>>>

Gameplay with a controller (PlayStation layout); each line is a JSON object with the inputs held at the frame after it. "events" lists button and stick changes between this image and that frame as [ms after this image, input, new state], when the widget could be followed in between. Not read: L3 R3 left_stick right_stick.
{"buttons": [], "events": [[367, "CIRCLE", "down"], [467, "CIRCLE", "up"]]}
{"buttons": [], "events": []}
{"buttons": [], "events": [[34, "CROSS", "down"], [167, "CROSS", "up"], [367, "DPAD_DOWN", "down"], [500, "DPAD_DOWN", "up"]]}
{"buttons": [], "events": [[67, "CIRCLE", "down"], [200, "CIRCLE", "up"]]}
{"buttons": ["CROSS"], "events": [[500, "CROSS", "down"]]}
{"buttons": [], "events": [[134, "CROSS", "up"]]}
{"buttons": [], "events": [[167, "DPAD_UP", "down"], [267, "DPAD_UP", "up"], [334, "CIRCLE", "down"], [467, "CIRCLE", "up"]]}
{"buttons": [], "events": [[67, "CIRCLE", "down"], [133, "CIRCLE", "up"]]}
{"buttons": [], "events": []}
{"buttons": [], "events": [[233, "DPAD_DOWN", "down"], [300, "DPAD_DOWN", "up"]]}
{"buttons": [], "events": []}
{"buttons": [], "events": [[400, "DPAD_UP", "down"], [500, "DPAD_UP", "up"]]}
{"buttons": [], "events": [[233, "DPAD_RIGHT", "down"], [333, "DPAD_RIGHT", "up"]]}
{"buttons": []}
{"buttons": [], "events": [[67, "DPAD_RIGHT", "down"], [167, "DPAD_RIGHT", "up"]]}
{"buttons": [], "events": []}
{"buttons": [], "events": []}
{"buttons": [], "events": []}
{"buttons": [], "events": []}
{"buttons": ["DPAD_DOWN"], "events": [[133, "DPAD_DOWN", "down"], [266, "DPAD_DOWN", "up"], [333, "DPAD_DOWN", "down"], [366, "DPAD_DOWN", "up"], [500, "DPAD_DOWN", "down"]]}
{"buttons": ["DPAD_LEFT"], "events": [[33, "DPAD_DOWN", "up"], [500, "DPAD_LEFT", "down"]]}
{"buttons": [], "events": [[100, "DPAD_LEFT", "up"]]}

<<<

EXERCISE DETAILS:
Copy every line from the records that holds the string "CIRCLE".

EXERCISE ANSWER:
{"buttons": [], "events": [[367, "CIRCLE", "down"], [467, "CIRCLE", "up"]]}
{"buttons": [], "events": [[67, "CIRCLE", "down"], [200, "CIRCLE", "up"]]}
{"buttons": [], "events": [[167, "DPAD_UP", "down"], [267, "DPAD_UP", "up"], [334, "CIRCLE", "down"], [467, "CIRCLE", "up"]]}
{"buttons": [], "events": [[67, "CIRCLE", "down"], [133, "CIRCLE", "up"]]}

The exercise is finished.